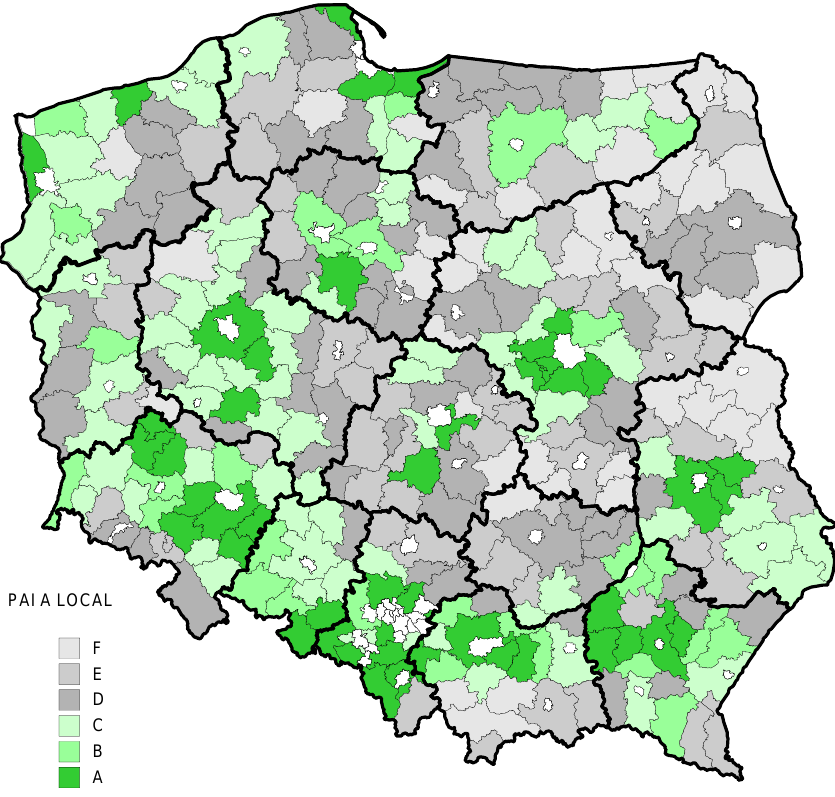
Figure 4. Spatial diversification of the potential investment attractiveness index for Section A enterprises at the local level (counties) in Poland in 2019 (PAI A LOCAL). White colour means cities with county rights, which are not covered by the study due to the lack of agricultural functions. Source: own research (using the program Map Viewer).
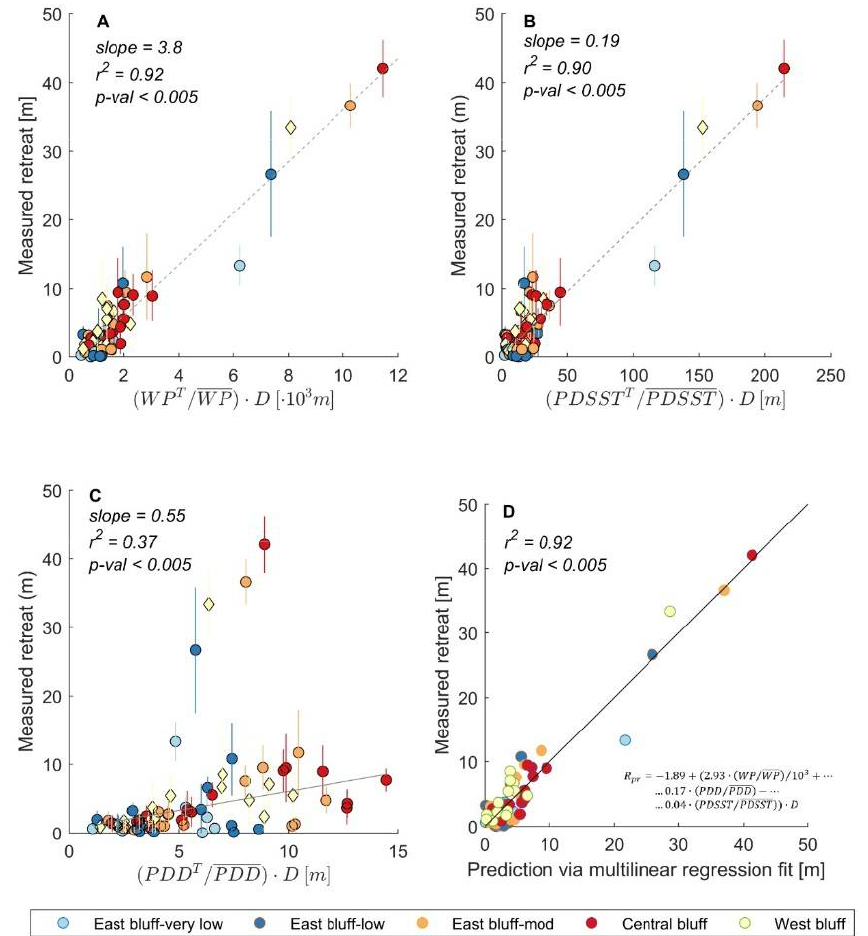
Figure 12. Relationship between bluff recession and physical drivers multiplied by bluff heights. ( A ) Normalized cumulative wave power (WP), ( B ) normalized cumulative positive degree days (PDD), ( C ) normalized cumulative degree day positive sea surface temperatures (PDSST), and ( D ) linear fit of multiple linear regression between all three physical parameters and measured retreat for 17 distinct time periods between 1979 and 2019, when both bluff recession and physical driver data were available. Solid line in D is the 1:1 perfect fit; dashed lines in ( A – C ) are the least-squares linear fit lines (excluding outliers for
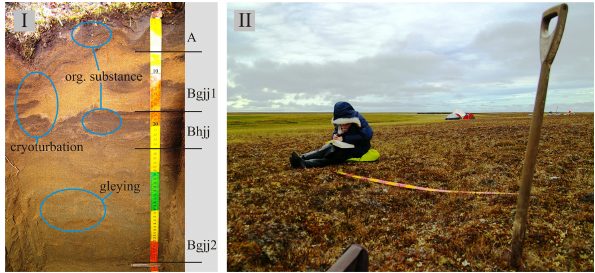
Figure 4. A “sand-dominated and cryoturbated” permafrost- affected soil, Typic Psammoturbel (I) and the study area it is from (II) the Arga Complex, northwestern Lena River Delta, Siberia 2009. Psammoturbel , great group: Psamm(o) from psamm , mean- ing sand; suborder: turb , from Latin turbatio , meaning disturbance; order: el , formative element of Gelisols, from Latin gelu , meaning frost, coldness. “A” and “B” indicate soil horizons. “A” indicates a mineral horizon that has formed at the surface or below an or- ganic horizon. It has accumulated humified organic matter that is mixed with the mineral fraction. “B” indicates subsurface horizons (see Fig. 3). Within this profile there are several B horizons with dif- ferent properties. The suffix “h” indicates an illuvial accumulation of organic matter or sesquioxides and “jj” stands for cryoturbated horizons. Suffix “g” is explained in the caption of Fig.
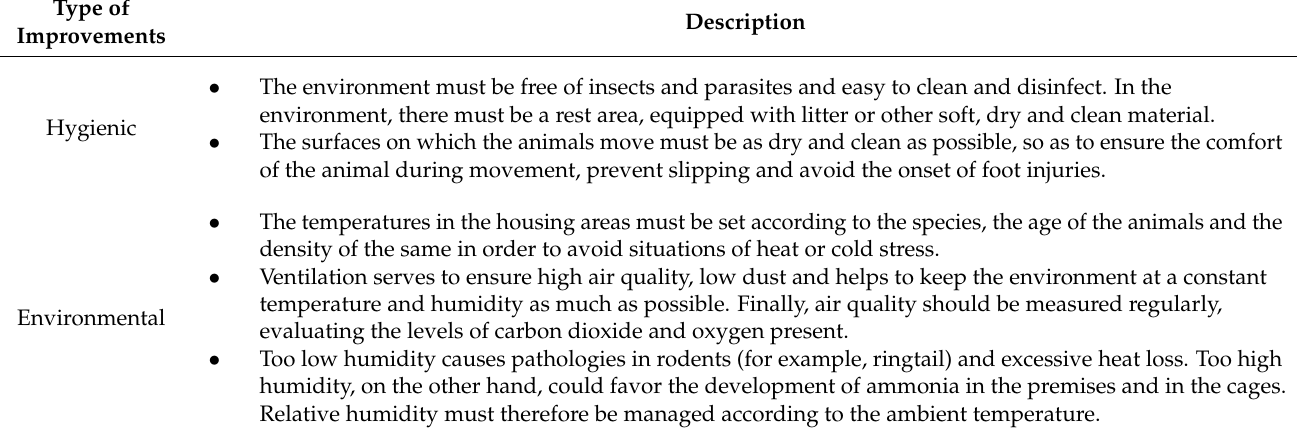
Table 1. Animal shelters and environmental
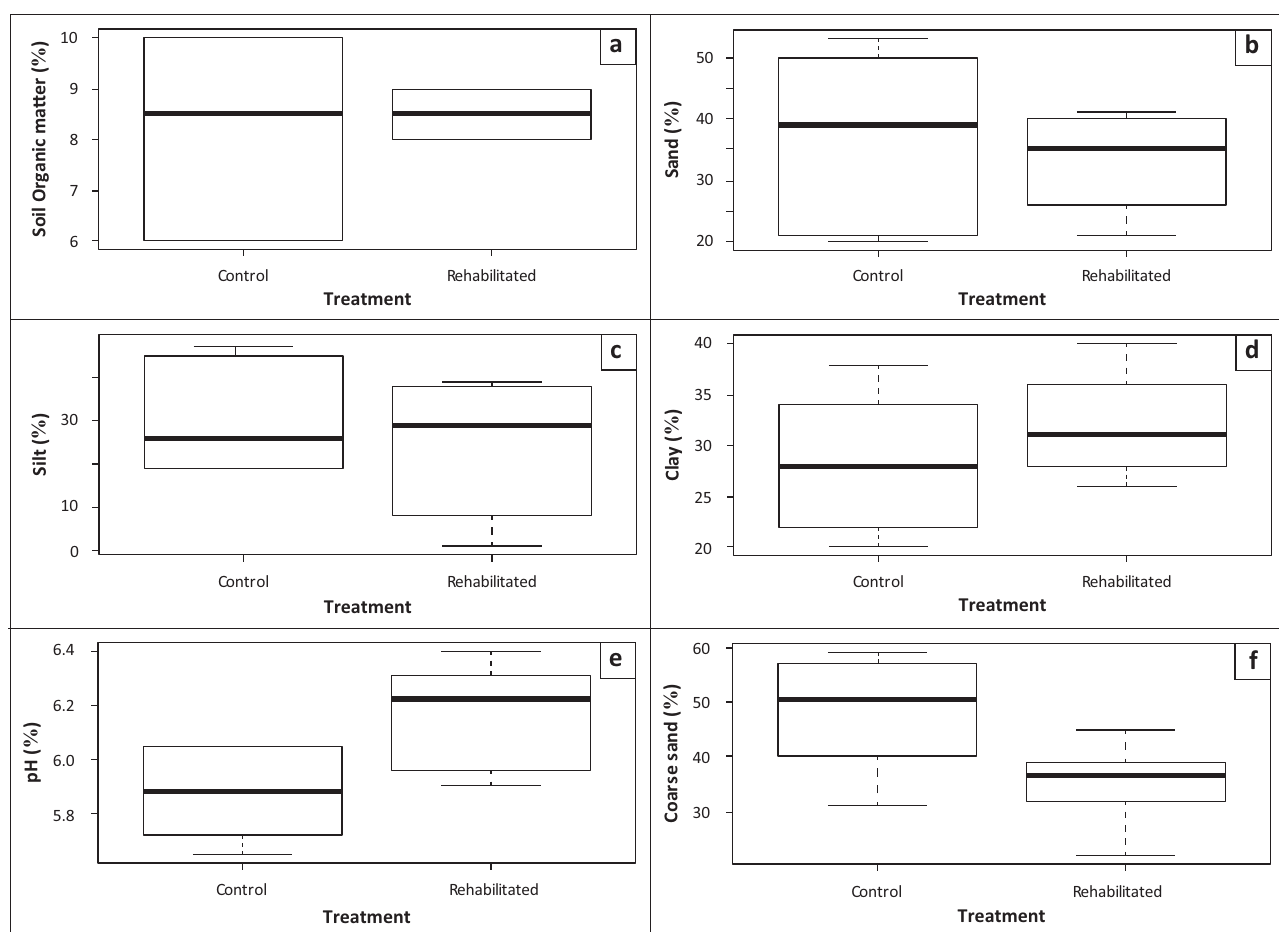
FIGURE 1-A3: Box plots indicating the properties of the soil collected from the different treatments: (a) percentage soil organic matter, (b) percentage sand, (c) percentage silt, (d) percentage clay, (e) pH and (f) percentage coarse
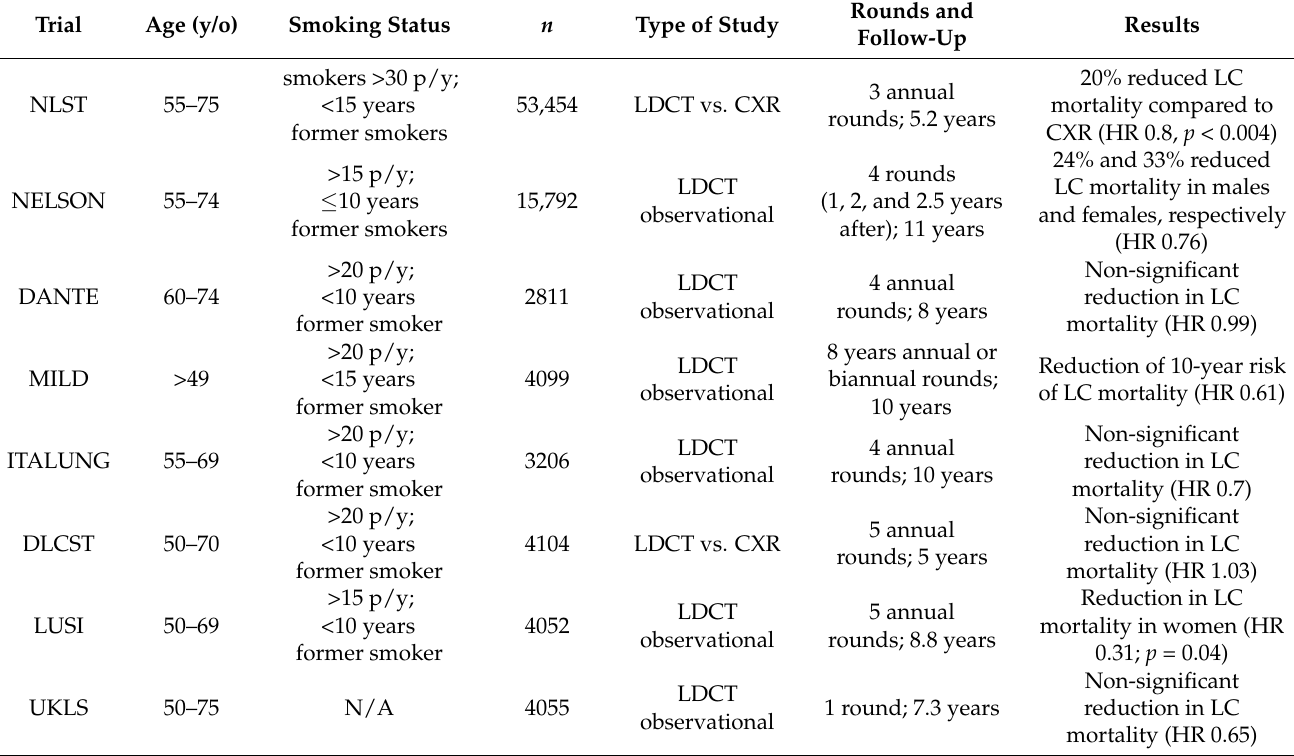
Table 1. Eligibility criteria, number of participants, type of study, and results of the main randomized clinical trials on lung cancer screening. NLST and NELSON trials are the only powered studies. Pooled results of MILD and DANTE show 17% LC mortality reduction (HR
————
**WORK INSTRUCTIONS:**
All of the material should be reproduced exactly, apart from the pictures.

**EXERCISE RESULT:**
Figure 4. Spatial diversification of the potential investment attractiveness index for Section A enterprises at the local level (counties) in Poland in 2019 (PAI A LOCAL). White colour means cities with county rights, which are not covered by the study due to the lack of agricultural functions. Source: own research (using the program Map Viewer).
Figure 12. Relationship between bluff recession and physical drivers multiplied by bluff heights. ( A ) Normalized cumulative wave power (WP), ( B ) normalized cumulative positive degree days (PDD), ( C ) normalized cumulative degree day positive sea surface temperatures (PDSST), and ( D ) linear fit of multiple linear regression between all three physical parameters and measured retreat for 17 distinct time periods between 1979 and 2019, when both bluff recession and physical driver data were available. Solid line in D is the 1:1 perfect fit; dashed lines in ( A – C ) are the least-squares linear fit lines (excluding outliers for
Figure 4. A “sand-dominated and cryoturbated” permafrost- affected soil, Typic Psammoturbel (I) and the study area it is from (II) the Arga Complex, northwestern Lena River Delta, Siberia 2009. Psammoturbel , great group: Psamm(o) from psamm , mean- ing sand; suborder: turb , from Latin turbatio , meaning disturbance; order: el , formative element of Gelisols, from Latin gelu , meaning frost, coldness. “A” and “B” indicate soil horizons. “A” indicates a mineral horizon that has formed at the surface or below an or- ganic horizon. It has accumulated humified organic matter that is mixed with the mineral fraction. “B” indicates subsurface horizons (see Fig. 3). Within this profile there are several B horizons with dif- ferent properties. The suffix “h” indicates an illuvial accumulation of organic matter or sesquioxides and “jj” stands for cryoturbated horizons. Suffix “g” is explained in the caption of Fig.
Table 1. Animal shelters and environmental
FIGURE 1-A3: Box plots indicating the properties of the soil collected from the different treatments: (a) percentage soil organic matter, (b) percentage sand, (c) percentage silt, (d) percentage clay, (e) pH and (f) percentage coarse
Table 1. Eligibility criteria, number of participants, type of study, and results of the main randomized clinical trials on lung cancer screening. NLST and NELSON trials are the only powered studies. Pooled results of MILD and DANTE show 17% LC mortality reduction (HR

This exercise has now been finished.